A foreigner leaves a money changer after exchanging his dollars notes to peso in Manila on November 24, 2016. -- AFP

BSP crafts rules for electronic KYC procedures

The Bangko Sentral ng Pilipinas (BSP) is crafting guidelines to allow financial entities to carry out client verification via electronic means, alongside more “flexible” rules to combat money laundering, a central bank official said.

Pia Bernadette Roman-Tayag, head of the BSP’s Inclusive Finance Advocacy Unit, said the central bank will soon release a circular covering updated rules for the Anti-Money Laundering Act (AMLA), which also allows financial firms to use digital platforms to conduct “know-your-customer” (KYC) procedures, as regulators take an adaptive stance towards emerging financial technology (fintech).

Ms. Roman-Tayag said the upcoming circular comes after revisions to the implementing rules and regulations of the AMLA have been approved.

“There’s more clarity on the risk-based implementation of the AMLA. If it’s a lower risk, there is more scope for reduced KYC. If the financial institution can justify with data and assessments that it’s really lower risk, then they can do different things like electronic or even deferred KYC,” Ms. Roman-Tayag told reporters on the sidelines of the Financial Technology Forum organized by SGV & Co.

The KYC rule is required to establish the full identity of individuals looking to transact with a financial firm, which is usually done by requiring identification cards from a client. It also involves monitoring account activity, in keeping with operational risk management and combatting dirty money deals.

E-KYC procedures allow financial firms to use online channels like video calls and geocoding to verify a client’s identity. However, any entity looking to tap this new platform must first install appropriate protocols before such a service can be offered to the public.

“This is not automatic… [but] there’s more flexibility now to leverage on what technology can provide,” Ms.

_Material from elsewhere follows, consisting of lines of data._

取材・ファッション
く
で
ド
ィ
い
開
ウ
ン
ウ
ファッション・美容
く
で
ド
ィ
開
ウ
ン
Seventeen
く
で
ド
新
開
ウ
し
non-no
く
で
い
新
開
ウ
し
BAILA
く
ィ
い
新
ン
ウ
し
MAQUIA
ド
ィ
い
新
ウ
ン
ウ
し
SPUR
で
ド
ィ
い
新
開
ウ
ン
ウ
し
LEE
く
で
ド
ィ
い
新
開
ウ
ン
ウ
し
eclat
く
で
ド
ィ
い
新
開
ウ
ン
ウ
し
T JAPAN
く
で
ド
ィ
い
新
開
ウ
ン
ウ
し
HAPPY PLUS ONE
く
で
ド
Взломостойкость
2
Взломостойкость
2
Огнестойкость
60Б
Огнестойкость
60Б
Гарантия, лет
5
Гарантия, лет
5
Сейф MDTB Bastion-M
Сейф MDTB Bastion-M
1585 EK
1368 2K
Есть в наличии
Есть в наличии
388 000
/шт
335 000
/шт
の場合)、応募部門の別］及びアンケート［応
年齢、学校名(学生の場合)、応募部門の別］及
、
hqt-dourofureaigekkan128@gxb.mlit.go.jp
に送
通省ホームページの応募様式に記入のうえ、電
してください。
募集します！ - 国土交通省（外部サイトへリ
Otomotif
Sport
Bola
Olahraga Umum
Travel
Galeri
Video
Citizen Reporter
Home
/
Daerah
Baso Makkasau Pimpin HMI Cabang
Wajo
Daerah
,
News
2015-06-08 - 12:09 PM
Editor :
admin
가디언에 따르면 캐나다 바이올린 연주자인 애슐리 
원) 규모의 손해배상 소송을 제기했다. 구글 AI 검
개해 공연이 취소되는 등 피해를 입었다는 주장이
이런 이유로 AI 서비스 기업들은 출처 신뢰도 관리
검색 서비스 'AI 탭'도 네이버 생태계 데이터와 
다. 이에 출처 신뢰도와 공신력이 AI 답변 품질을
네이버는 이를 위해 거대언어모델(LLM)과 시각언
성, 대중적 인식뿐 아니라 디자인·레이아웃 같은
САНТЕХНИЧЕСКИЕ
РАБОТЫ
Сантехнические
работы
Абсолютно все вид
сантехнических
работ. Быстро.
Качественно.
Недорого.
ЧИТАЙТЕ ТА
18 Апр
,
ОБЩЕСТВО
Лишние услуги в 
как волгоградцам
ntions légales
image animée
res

Roman-Tayag said. “Minsan baka mas (Sometimes it may be more) certain pa in terms of verifying identity. Some banks, they also use social media. You can really verify the identity more than an ID, for example.”

The BSP official added that the central bank has consciously taken an accommodative stance towards fintech developments, as it is seen as a tool to broaden financial inclusion.

“We don’t want to unnecessarily stifle innovation,” Ms. Roman-Tayag said in explaining as to why the BSP has not taken a hard-line approach on new developments.

The central bank has released a series of circulars that seek to update rules for non-banks offering financial services to the public. Earlier this month, the BSP issued Circular 944 that seeks to regulate virtual currency exchanges by requiring such players to regularly report the amounts they convert from fiat to digital currencies.

Last month, the BSP also came out with updated rules covering money changers and remittance agents, which requires all platform providers and partner firms to register and report to the central bank.

Such changes reflect a “principles-based” approach to new technology, BSP Deputy Governor Nestor A. Espenilla, Jr. previously said.

New service providers are expected to get more Filipinos aboard formal financial channels, riding on a strong base of mobile phone users in the Philippines. In particular, 40% of Filipinos have smartphones and 41% are connected to the Internet, according to central bank data.

A big chunk of Filipinos remain unbanked with only 43% of adults with savings, although 68% choose to keep their money at home rather than in banks, according to a survey published by the central bank in 2015.